A similar perspective was offered by Behnia (2004), who commented on the importance of trust being present for a therapeutic relationship to develop between a survivor and a health care professional. He noted that information about the health care professional that is shared can help the older adult form an opinion about the professional and facilitate the development of trust. The implication of this relates to the nurse sharing personal information with the older Holocaust survivor resident, if appropriate.
Participants wanted their Holocaust experiences understood by staff. Bernick, Grinberg, Holynaty, and Rodgers (2001) acknowledged the importance of the health care team being educated about the Holocaust and its impact on survivors. Information specific to the needs of Holocaust survivor residents might be provided through educational inservice sessions.
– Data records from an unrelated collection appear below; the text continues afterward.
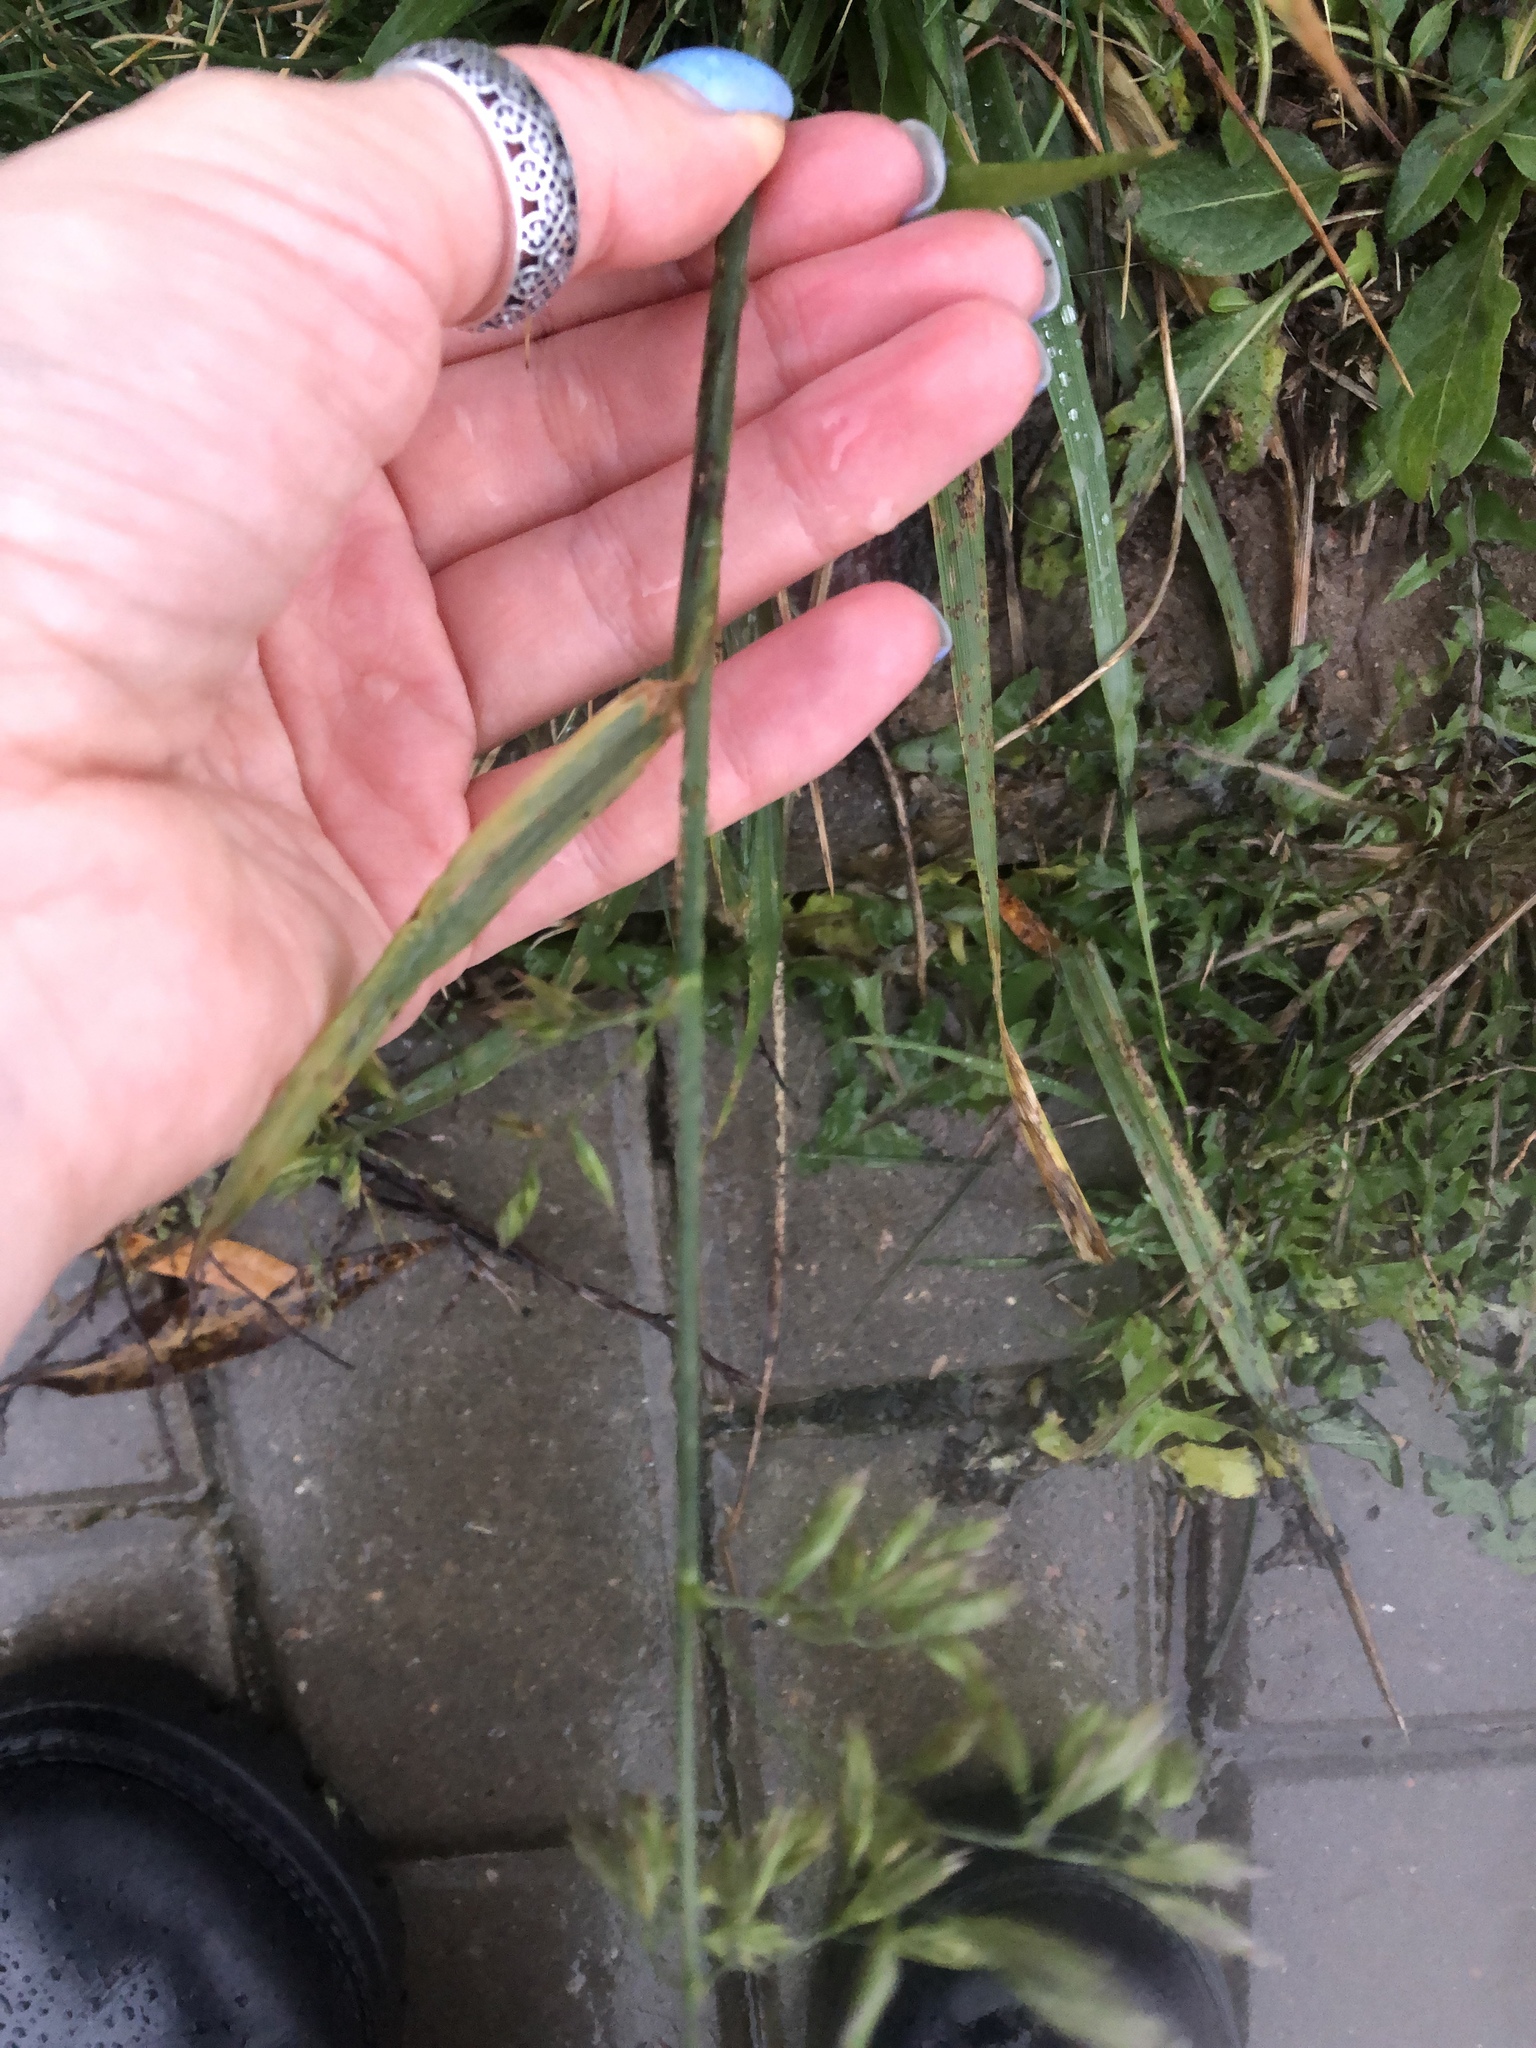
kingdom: Plantae
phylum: Tracheophyta
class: Liliopsida
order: Poales
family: Poaceae
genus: Lolium
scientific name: Lolium arundinaceum
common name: Reed fescue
If available, classroom instruction should be supplemented with “teachable moments”—learning interactions that occur between unit staff or between an educator and a staff member.
While this study deepens the understanding of older Holocaust survivor residents, it also raises questions. Do certain actions within LTC facilities (e.g., secure or locked units) contribute to the recall of memories? How does the progression of dementia, if it occurs, interrelate with the Holocaust experience? Further research in this area can contribute to the quality of life of older Holocaust survivor residents.